Oil Refinery Somewhere In TexasEvery day I drive to work. Once a week I pay close to $40 to fill up my tank. When I am not driving to work, I try to ride my new bike everywhere I go, even in the almost 100* Texas heat. And when I drive, I think about the oil-soaked pelicans in the gulf, the porpoises washing up on Alabama beaches, literally oozing oil from their insides-out. I feel the weight of the guilt each time I shift gears, and remind myself not to gun the engine too much, better to save oil.

My carbon footprint is lower than it has ever been. Some nights, when it’s cool and overcast I open the windows in my tiny garage apartment and sleep in the warm Texas night. I’m used to the discomfort, having passed many nights in Southeast Asia and India without any form of air conditioning. I take cold showers, better to save the natural gas. Again, I’m used to cold water, having learned to like it while traveling in India and Southeast Asia. (Of course, I use hot water in the winter months.) When I wash my clothes, I don’t use hot water. When I dry them, I use a clothes line.

But every day that passes with dead birds washing up on shore I ask myself what more I can do?

I try and eat vegetables and such that don’t require cooking in the microwave or meats on the gas stove. I still can’t give up meat totally–I’m not that good of a Buddhist yet. I separate the aluminum cans, glass bottles and paper, from the food waste, better to recycle. I don’t have any toys, other than an iPad, a MacBookPro and an iPhone. They are toys, but they have other, environmentally friendly uses, as well. For example, I don’t own a TV, flatscreen or otherwise. I try to live as frugally as possible, going so far as to buy the majority of my books in electronic format now, better to save the trees. (And this is probably the biggest sacrifice I’ve made because I love the feel of books.)  One reason I bought my iPad was so I would stop printing up news stories on the internet, again, better to save paper.
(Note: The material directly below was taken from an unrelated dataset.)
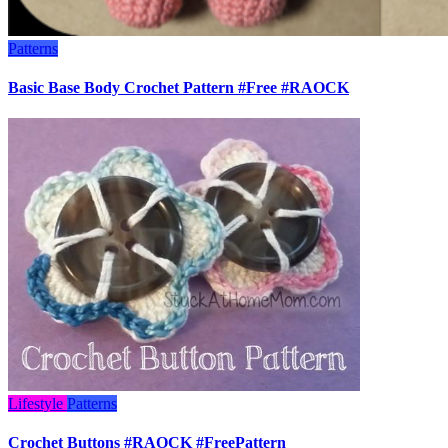
Patterns
Basic Base Body Crochet Pattern #Free #RAOCK
Lifestyle
Patterns
Crochet Buttons #RAOCK #FreePattern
I don’t own any power tools. No gas powered grills. I take my shoes to a cobbler. I have my old clothes, suits included, altered when necessary.

But every day I ask myself, what’s my responsibility?

I don’t live the American dream, although with my job I could probably buy a home and a big SUV just like everyone else here in liberal Austin.

I have to get to work. I’ve asked to be able to work from home two or three days a week to save energy. My requests have been declined. I’ve looked for a small efficiency apartment near work to lower my gas bill, but when I sit down to figure the costs, it would raise my carbon footprint to live in a bigger place. Personal conservation is a virtue, I suppose, but it isn’t easy when all of our living arrangements are stacked against me. It’s hard to break free from the system.

I’m not some kind of get back to nature, dirty hippie, or a survival nut. Just a guy living in a modern American city trying to be responsible.

And yet, every day I ask myself, what more can I do?